Monday, April 04, 2005

The Pope Dies, Meditations From a Religious Atheist

So the Pope has finally shuffled off his mortal coil, the Cardinals are gathering with a conclave to be set. Already the crowds are thronging Rome to see his mortal remains to keep him from finally dying. People die twice, once physically and twice in memory. The Pope unlike you or I will have a long half life, will be recorded in history books and the folk memory of the Catholic church.

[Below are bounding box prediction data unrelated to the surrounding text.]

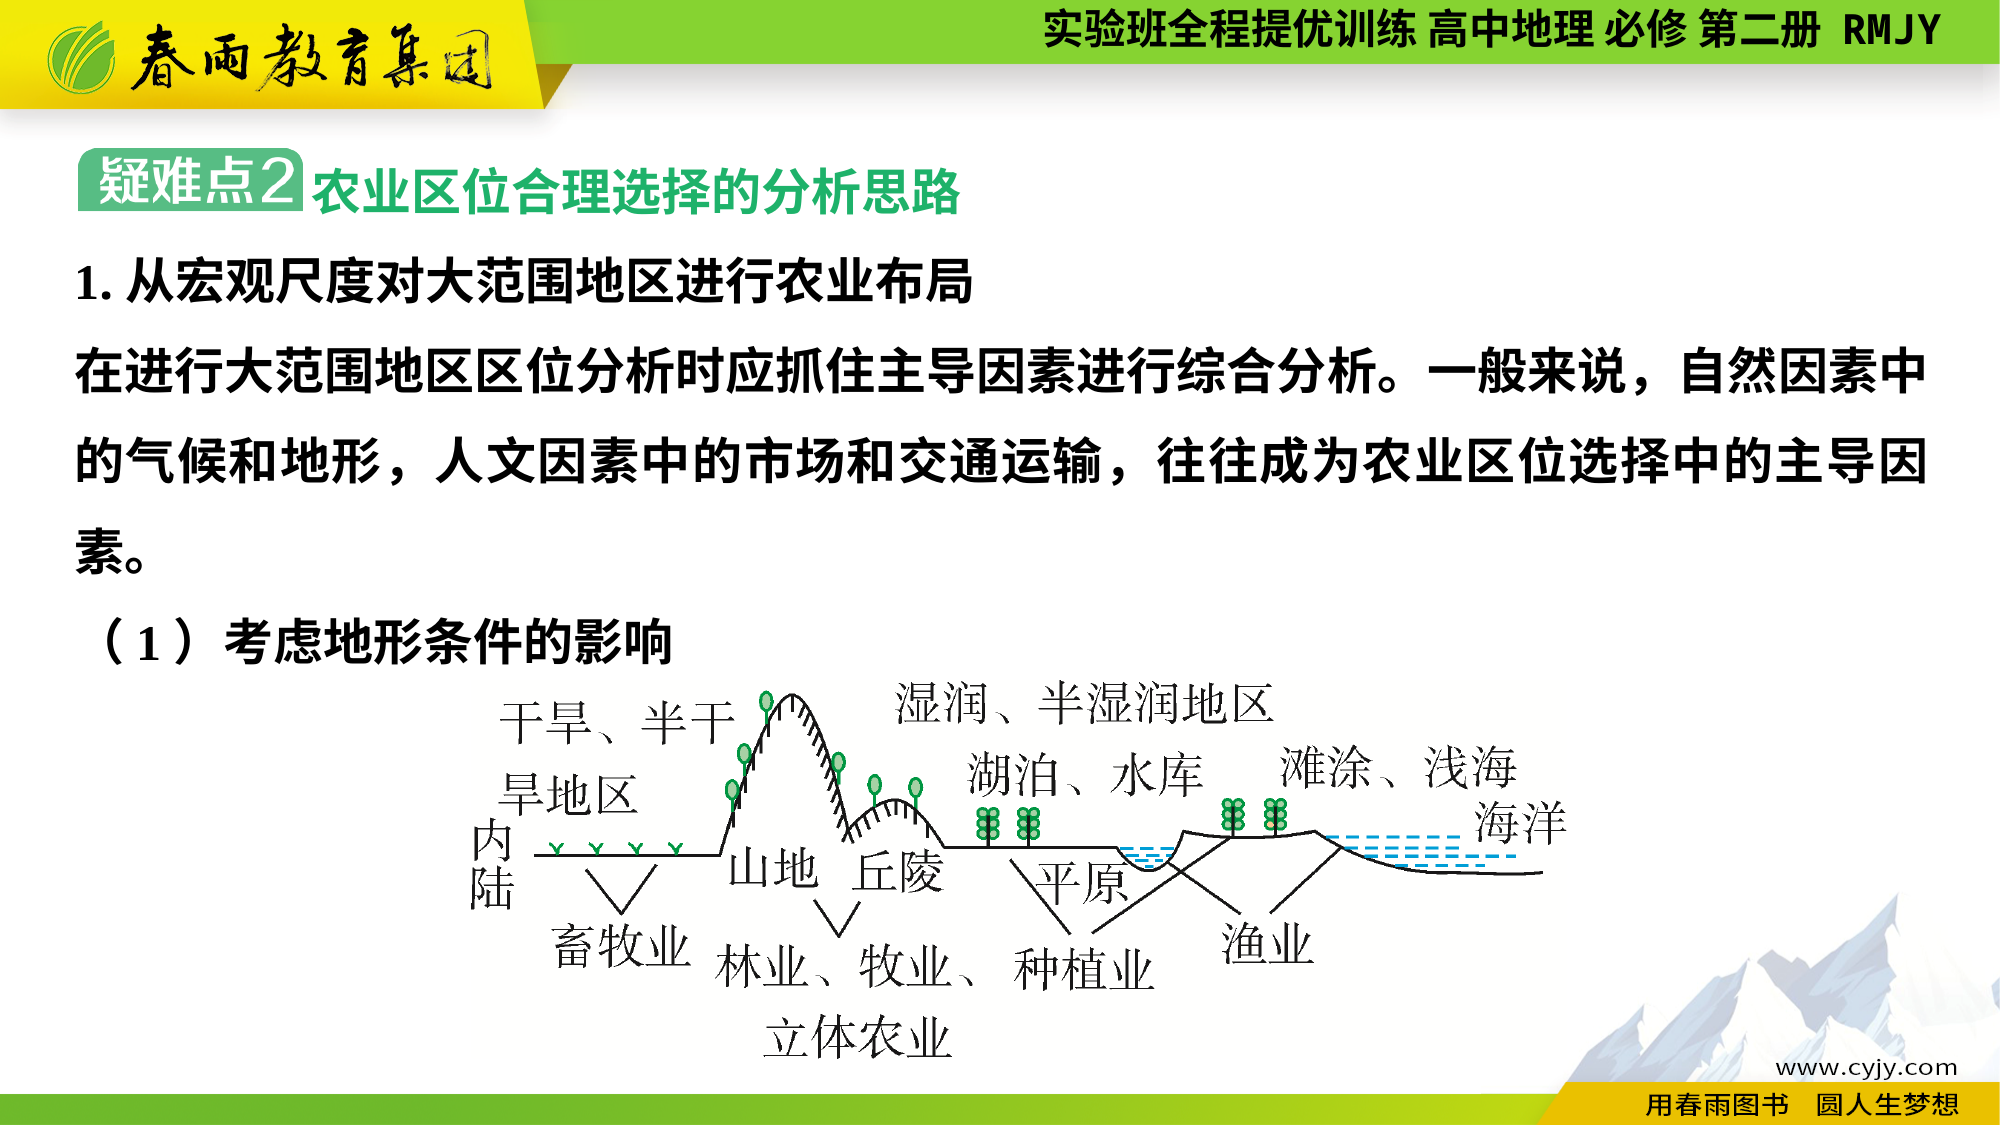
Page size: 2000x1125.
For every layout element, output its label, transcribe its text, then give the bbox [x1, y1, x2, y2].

list 农业区位合理选择的分析思路 1.从宏观尺度对大范围地区进行农业布局 在进行大范围地区区位分析时应抓住主导因素进行综合分析。一般来说，自然因素中的气候和地形，人文因素中的市场和交通运输，往往成为农业区位选择中的主导因素。 （1）考虑地形条件的影响 [59, 122, 1944, 683]
picture [0, 0, 2000, 1125]
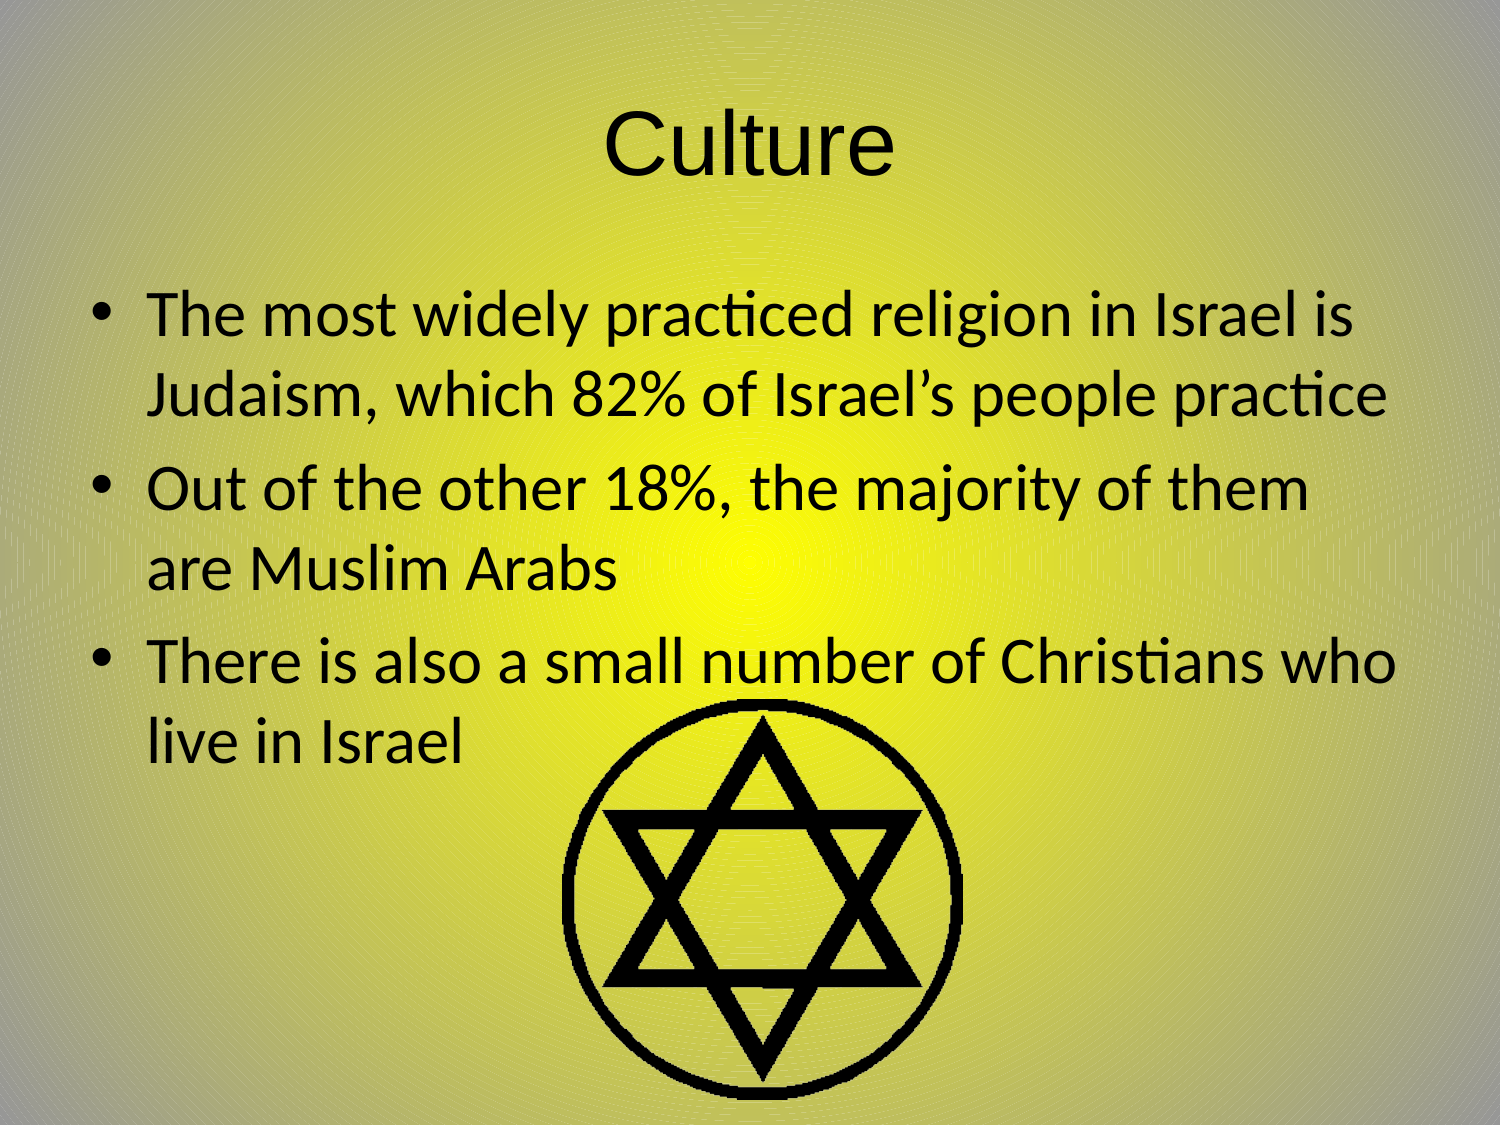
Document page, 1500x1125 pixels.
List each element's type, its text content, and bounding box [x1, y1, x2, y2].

title Culture [75, 45, 1425, 233]
list The most widely practiced religion in Israel is Judaism, which 82% of Israel’s people practice Out of the other 18%, the majority of them are Muslim Arabs There is also a small number of Christians who live in Israel [75, 262, 1425, 1005]
picture [562, 699, 963, 1101]
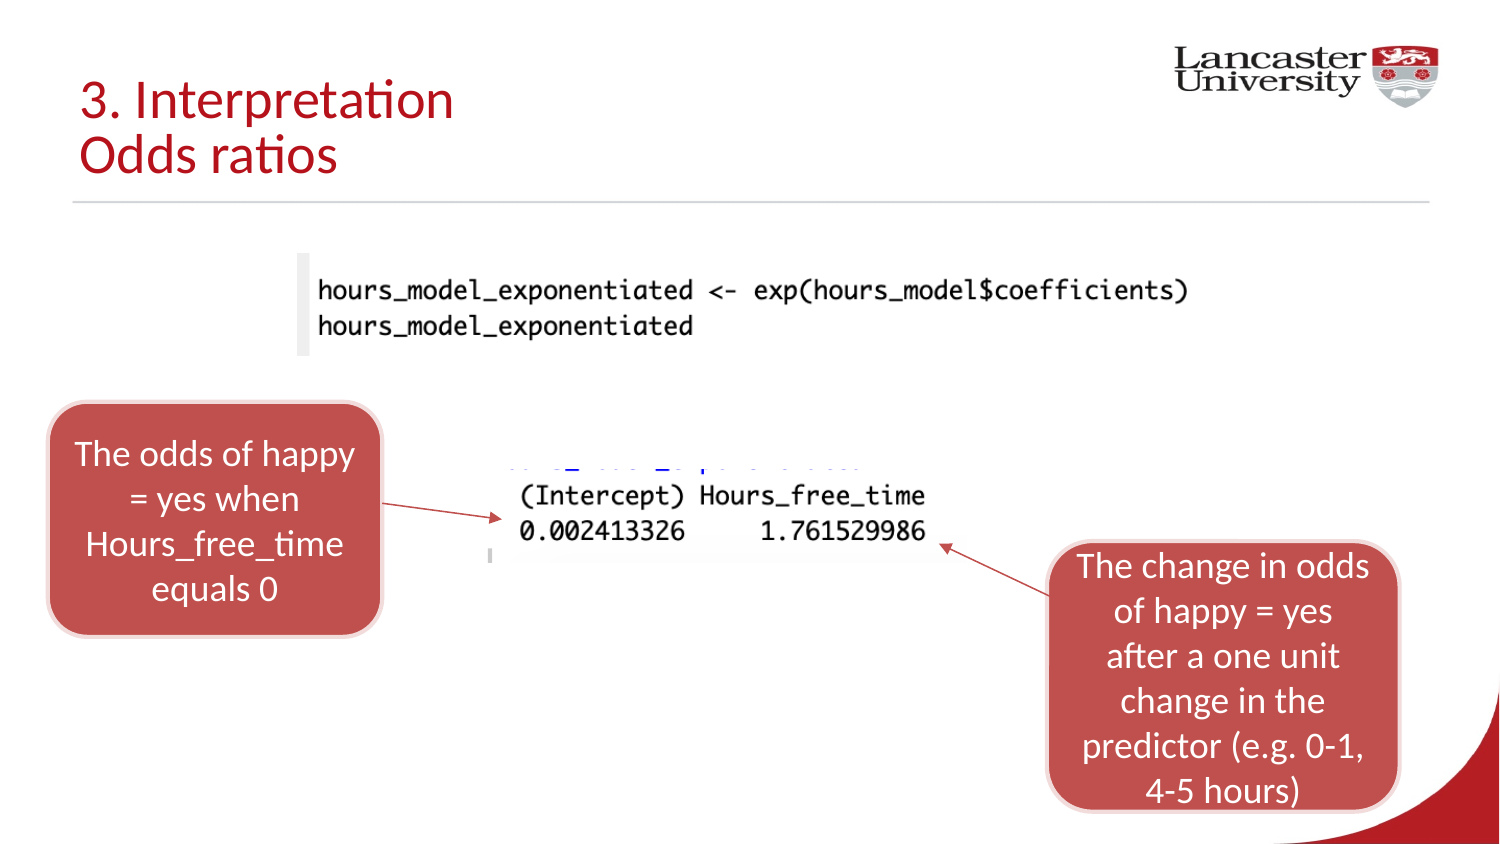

The Pope's death has perhaps disturbed me in other ways, the treatment given to him, transforming him from man to religious cipher, an Ikon for the faithful to focus on the divine. This type of religious behaviour would seem to be a constant for the faithful of any creed as those witnessing the reaction of Shi'ites to the death of Ayatollah Khomeni would attest. The Pope as an actual living human being has been obscured and ignored his titular role as head of the mother church bleaching his humanity. Like the Shi'ite Ayatollah the Pope becomes an 'object of emulation' for the ordinary believer

For me the structures of the Catholic church tend to mitigate against treating other human beings as equals. The Catholic church in this way reflects its origins in the Roman Empire of late antiquity, authority is top down rather than bottom up, god transmits to the Pope and the Pope then illuminates his Bishops and so on. The hierarchy of the church is to some Catholics a symbolic reflection of the 'natural' hierarchies already extant, the ladder of being from man to God. The late Pope felt at home with these arrangements and exploited the monarchical hierarchy of Roman Catholicism to enforce his conservative theology.

Women, Gay rights and the HIV positive were to suffer most from this medieval intransigence. His latent mediaevalism has however a positive side with the rejection of empty Capitalistic individualism and recognition of the exploitative nature of current corporate arrangements and rights of workers to organise against them. The affinities with socialism are an historical accident of birth rather than an active engagement, Liberation theology was alas too little too late and ignored by the Church and despised by the last Pope.

The Pope then was a contradictory yet consistent religious leader, a fallible human being clothed in the robes of an ancient church, a symbol to the faithful of an order passed and of what might be.